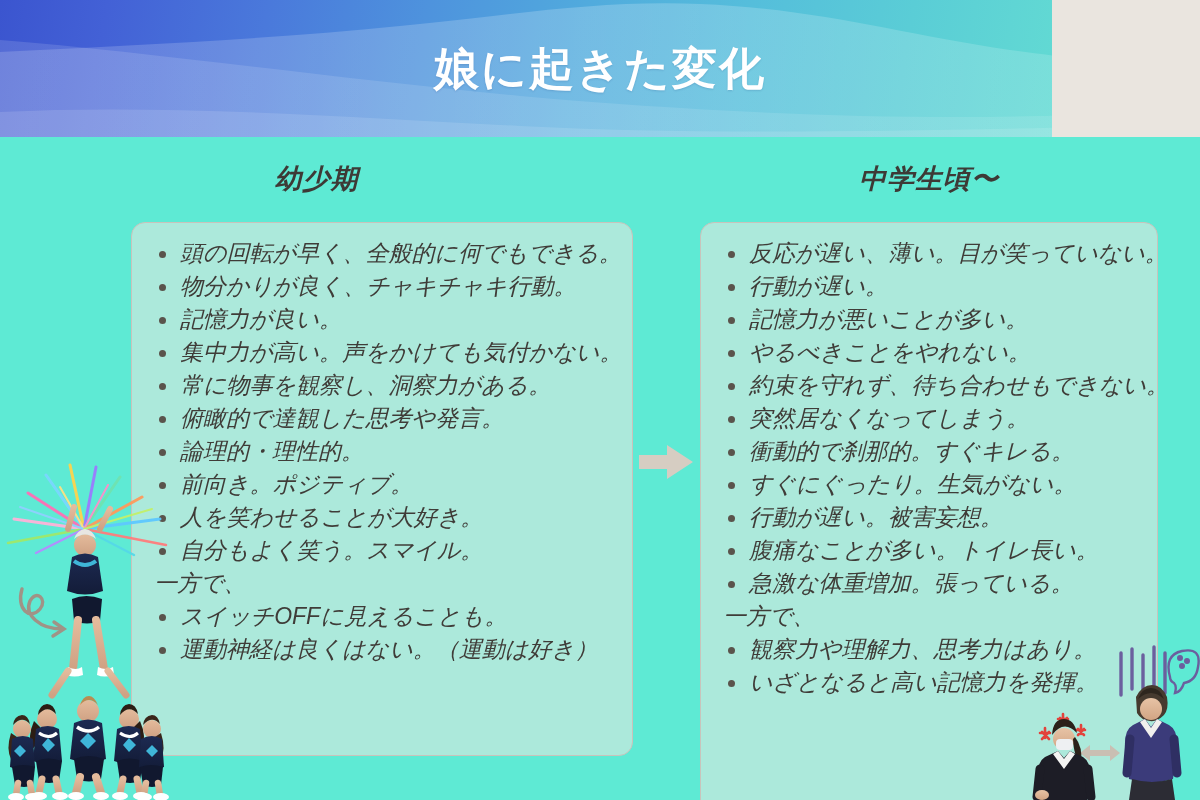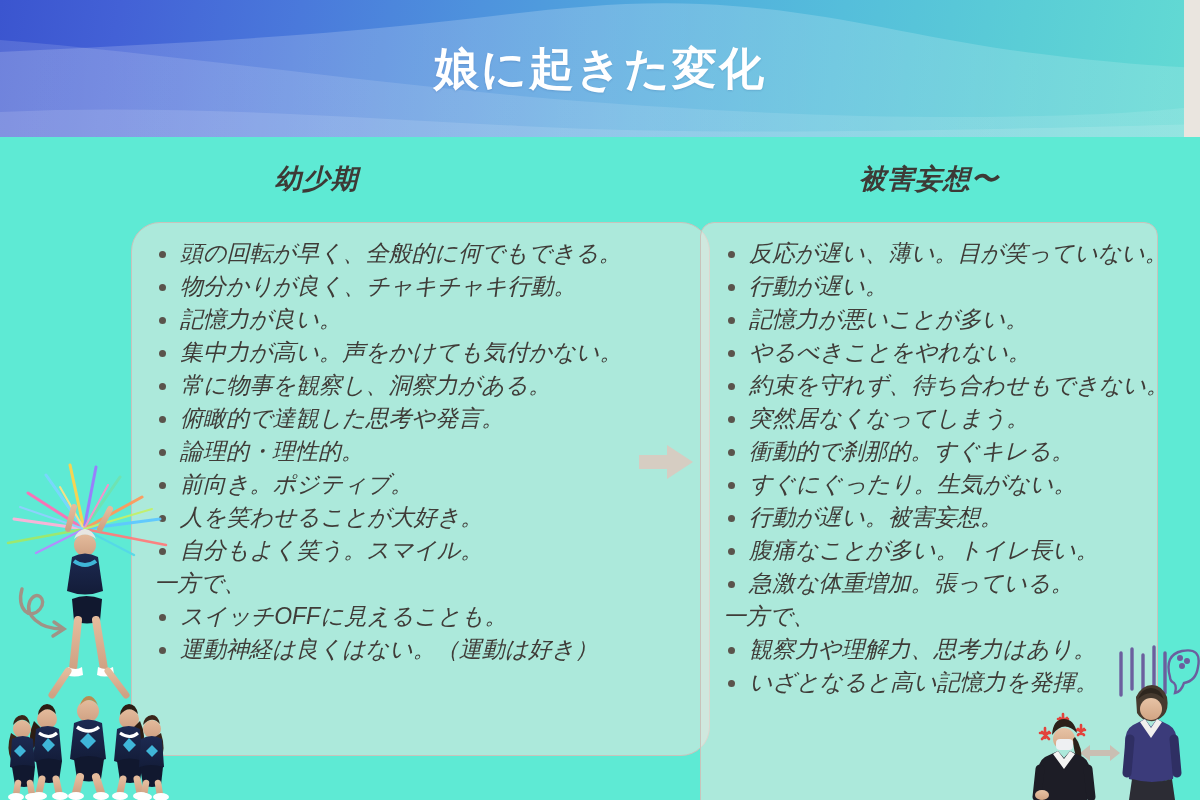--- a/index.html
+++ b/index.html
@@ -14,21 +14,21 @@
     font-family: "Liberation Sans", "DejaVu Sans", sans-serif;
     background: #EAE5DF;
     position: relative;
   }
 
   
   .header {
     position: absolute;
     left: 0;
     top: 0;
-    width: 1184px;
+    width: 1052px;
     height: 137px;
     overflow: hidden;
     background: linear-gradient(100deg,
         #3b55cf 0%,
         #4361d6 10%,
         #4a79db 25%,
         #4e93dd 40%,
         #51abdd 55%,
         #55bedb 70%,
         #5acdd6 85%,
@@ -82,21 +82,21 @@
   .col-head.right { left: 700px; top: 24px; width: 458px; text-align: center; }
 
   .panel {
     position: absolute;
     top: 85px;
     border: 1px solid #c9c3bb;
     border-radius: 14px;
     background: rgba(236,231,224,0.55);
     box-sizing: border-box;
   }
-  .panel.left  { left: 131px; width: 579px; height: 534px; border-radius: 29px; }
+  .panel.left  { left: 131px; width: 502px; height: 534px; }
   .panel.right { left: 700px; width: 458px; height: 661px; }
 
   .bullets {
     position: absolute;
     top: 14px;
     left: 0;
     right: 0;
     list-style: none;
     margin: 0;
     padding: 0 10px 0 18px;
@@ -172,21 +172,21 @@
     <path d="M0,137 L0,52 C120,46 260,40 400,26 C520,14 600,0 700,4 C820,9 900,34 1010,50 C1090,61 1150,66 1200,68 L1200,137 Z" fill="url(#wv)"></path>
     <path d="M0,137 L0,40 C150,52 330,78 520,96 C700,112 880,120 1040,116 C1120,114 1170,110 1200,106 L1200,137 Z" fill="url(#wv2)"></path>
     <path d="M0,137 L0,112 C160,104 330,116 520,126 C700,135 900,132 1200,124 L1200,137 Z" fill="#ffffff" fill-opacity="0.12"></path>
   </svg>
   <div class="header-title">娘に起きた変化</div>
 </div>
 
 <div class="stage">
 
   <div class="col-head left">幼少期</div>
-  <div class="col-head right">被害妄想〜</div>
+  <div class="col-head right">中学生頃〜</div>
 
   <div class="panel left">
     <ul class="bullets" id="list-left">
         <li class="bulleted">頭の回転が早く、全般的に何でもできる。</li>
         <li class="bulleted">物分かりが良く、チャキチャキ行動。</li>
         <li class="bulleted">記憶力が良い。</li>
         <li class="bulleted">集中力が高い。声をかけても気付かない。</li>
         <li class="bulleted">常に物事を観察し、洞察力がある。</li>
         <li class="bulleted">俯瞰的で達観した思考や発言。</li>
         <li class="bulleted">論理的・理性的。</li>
####
ACTION ITEM >> Given the word "height", show every line of the records that contains it.

ANSWER SECTION >>
     height: 137px;
-  .panel.left  { left: 131px; width: 579px; height: 534px; border-radius: 29px; }
+  .panel.left  { left: 131px; width: 502px; height: 534px; }
   .panel.right { left: 700px; width: 458px; height: 661px; }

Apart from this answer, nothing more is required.